Desired Skills and Experience
- Manage multiple large scale Hadoop cluster environments, handling all Hadoop environment builds, including design, capacity planning, cluster setup, performance tuning and ongoing monitoring and alerting.
- Evaluate, recommend and implement systems software and hardware for the enterprise system including capacity modeling.
- Contribute to the evolving architecture of our storage service to meet changing requirements for scaling, reliability, performance, manageability, and price.
- Troubleshoot complex issues and proactively put in place changes to address
- Ensure our testing capabilities protect our customers from a rapidly changing infrastructure
- Demonstrate leadership within the department and to outside departments through strong communication skills
- Creation of metrics and measures of utilization and performance. Fine tuning based upon the data
- Capacity planning and implementation of new/upgraded hardware and software releases as well as for storage infrastructure.
- Break down complex requests into manageable tasks
- Ability to work well with a global team of highly motivated and skilled personnel - interaction and dialog are requisites in this dynamic environment.

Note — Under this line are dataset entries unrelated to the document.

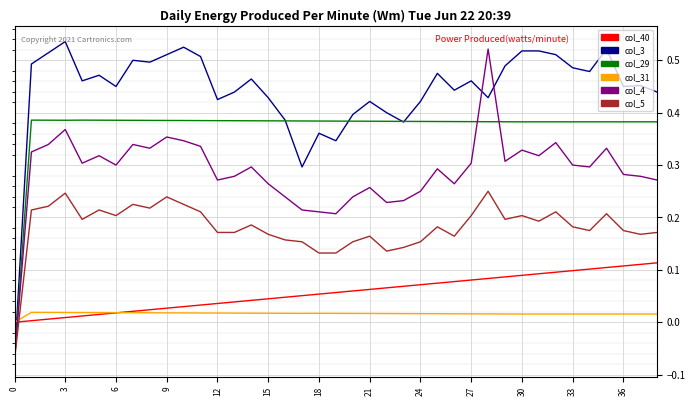

How many values in the col_31 series are below 0?

1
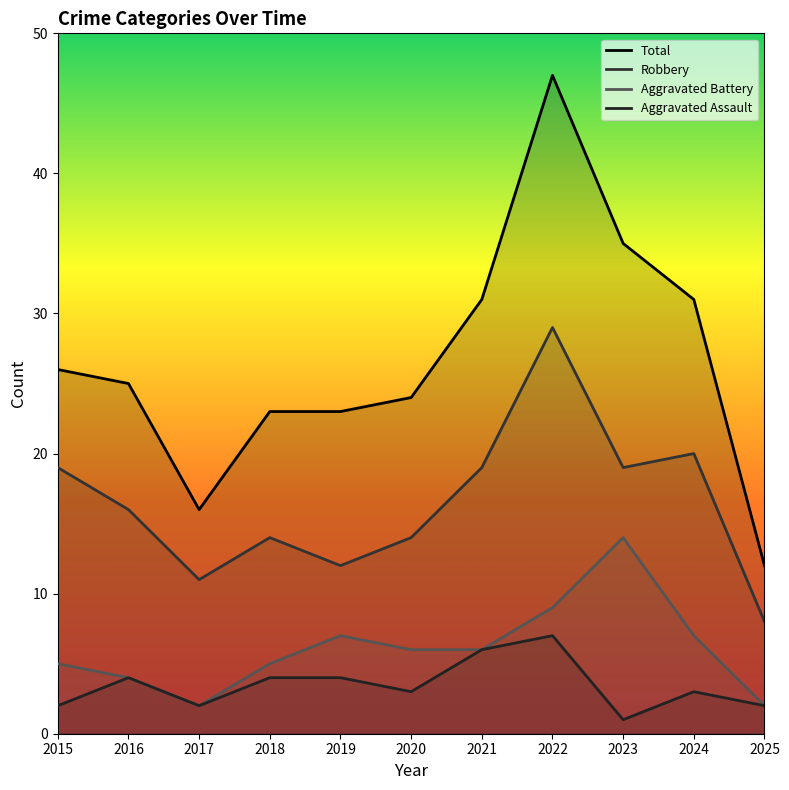

What is the difference between the maximum and minimum values in the Aggravated Assault series?

6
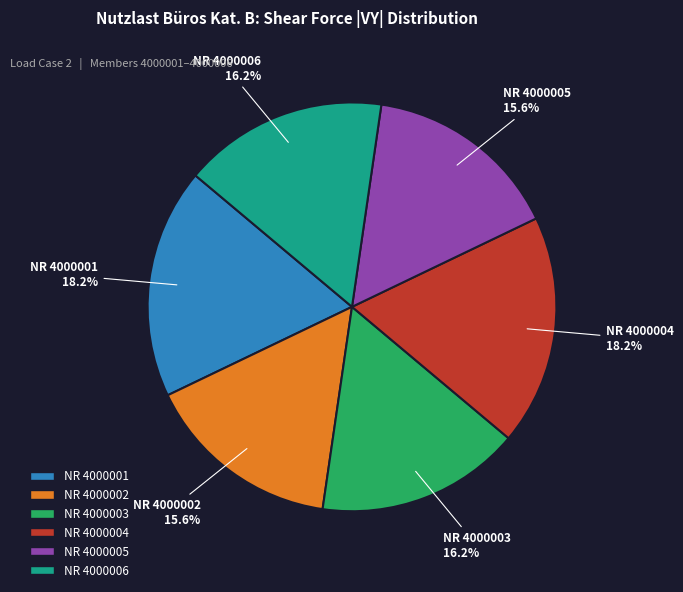

Count the number of slices in the pie.

6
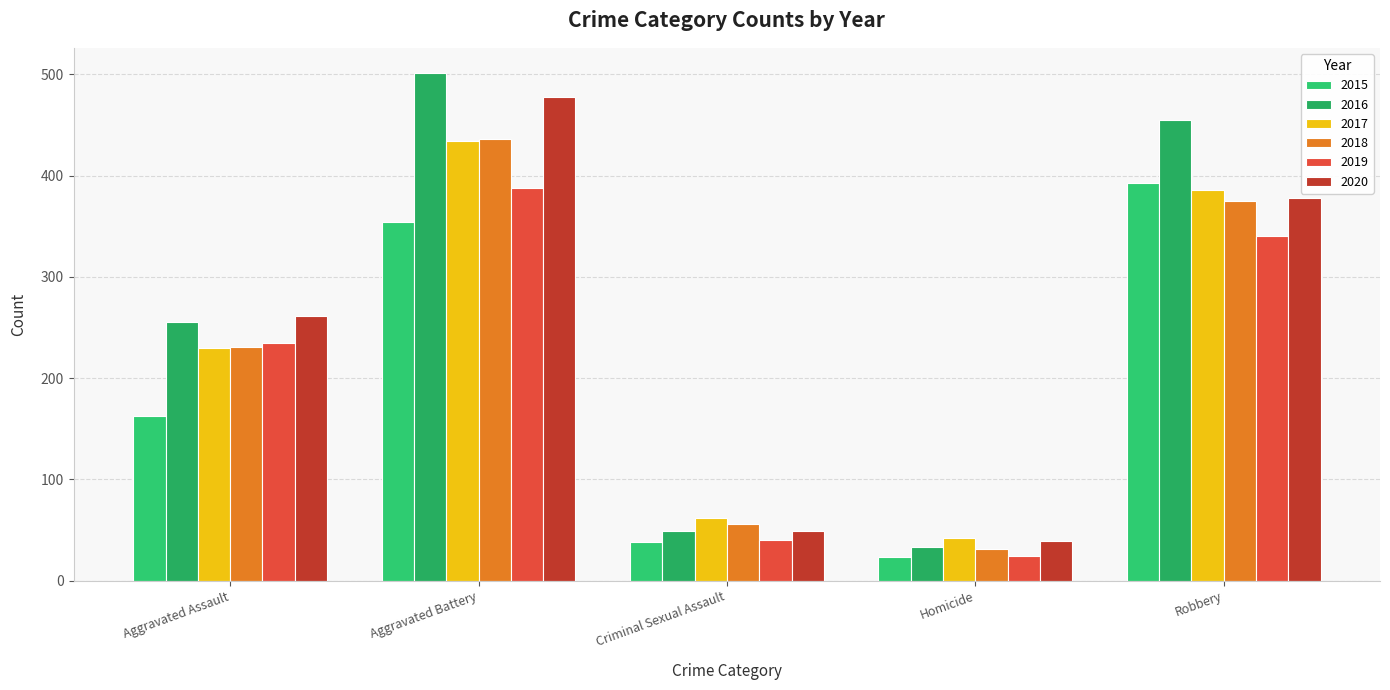

What is the total value across all series at Robbery?

2327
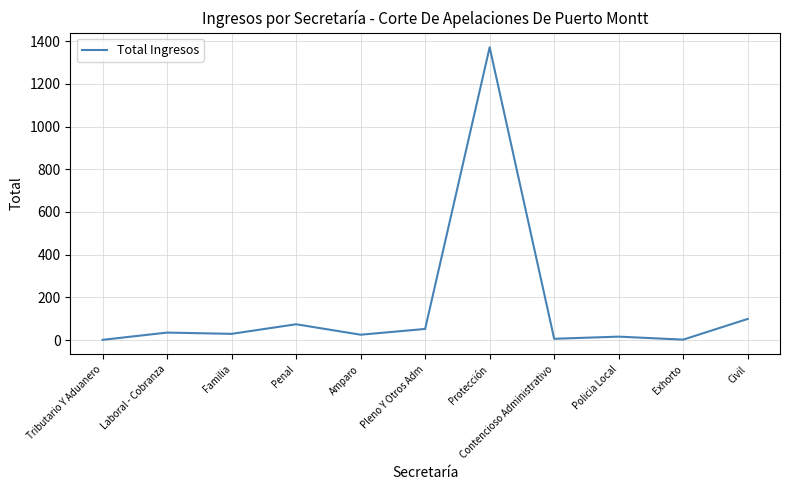

What is the ratio of the value at Pleno Y Otros Adm to the value at Penal?

0.7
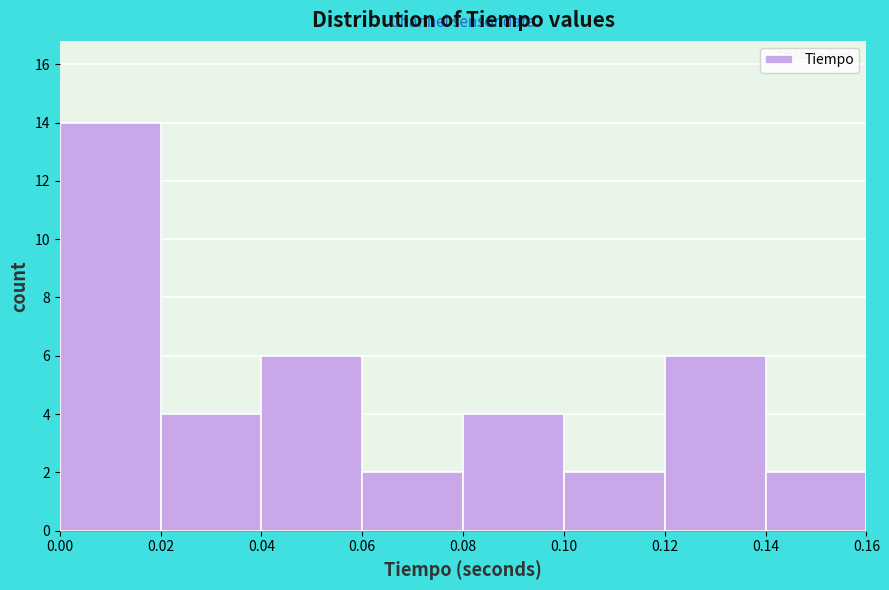

Reading left to right, list every bar in this chart as the range it spans on the x-axis followed by its height. The values are not printed on the chart, so give them approximately, as read against the axis.

0.00 to 0.02: 14
0.02 to 0.04: 4
0.04 to 0.06: 6
0.06 to 0.08: 2
0.08 to 0.10: 4
0.10 to 0.12: 2
0.12 to 0.14: 6
0.14 to 0.16: 2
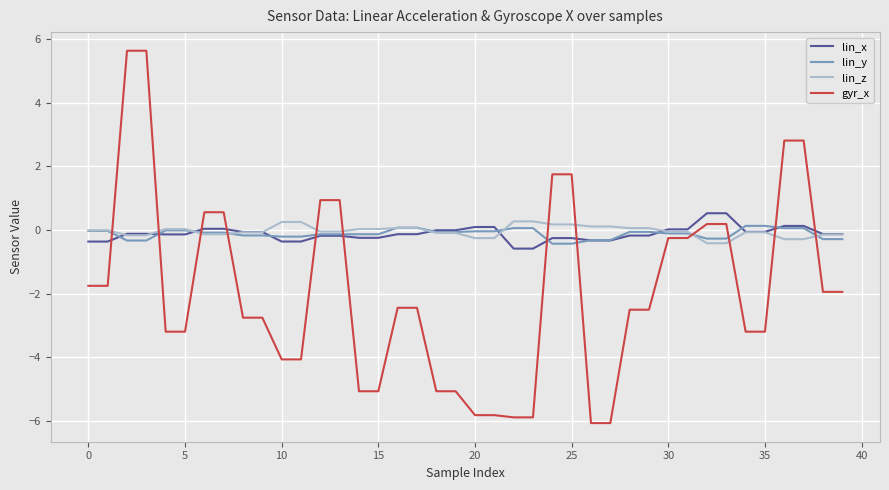

Which series has the widest spread of values?

gyr_x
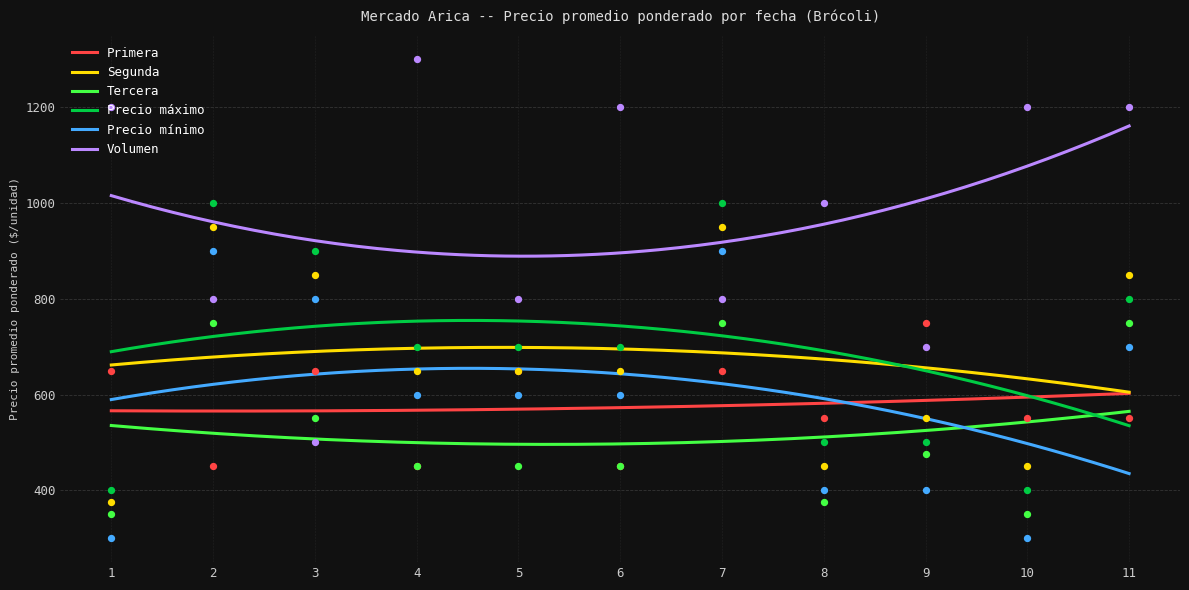

Which series has the largest Y range (max minus min)?

Volumen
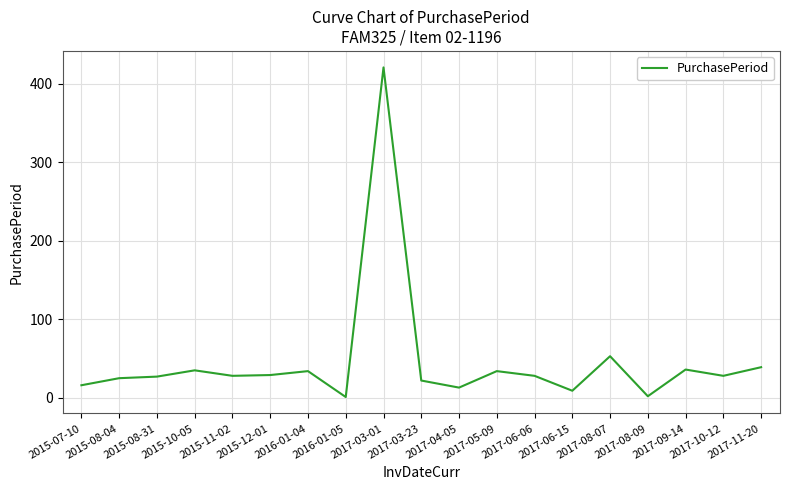

What is the difference between the maximum and minimum values?

420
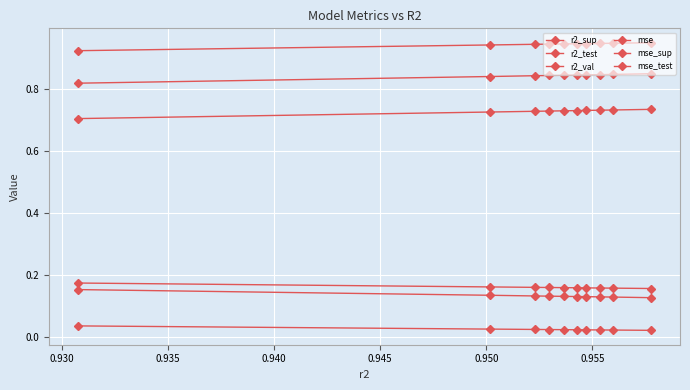

How many lines are shown in the chart?

6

- Research and recommend innovative, and where possible, automated approaches for system administration tasks. Identify approaches that leverage our resources, provide economies of scale, and simplify remote/global support issues.
- 3 years of professional experience supporting production medium to large scale Linux environments.
- 1 + years of experience working with Hadoop (Apache, CDH, or Hortonworks) and related technology stack.
- Experience setting up and running production clusters
- Experience proactively monitoring and fine tuning clusters
- Experience being the final technical level of escalation in your organization
- A deep understanding of Hadoop design principals, cluster connectivity, security and the factors that affect distributed system performance.
- Solid understanding of configuration/state management tools (puppet, chef, ansible).
- Expert experience with at least one of the following languages; python, Perl, ruby, or bash.
- Good collaboration & communication skills, the ability to participate in an interdisciplinary team.
- Strong written communications and documentation experience
- Knowledge of best practices related to security, performance, and disaster recovery.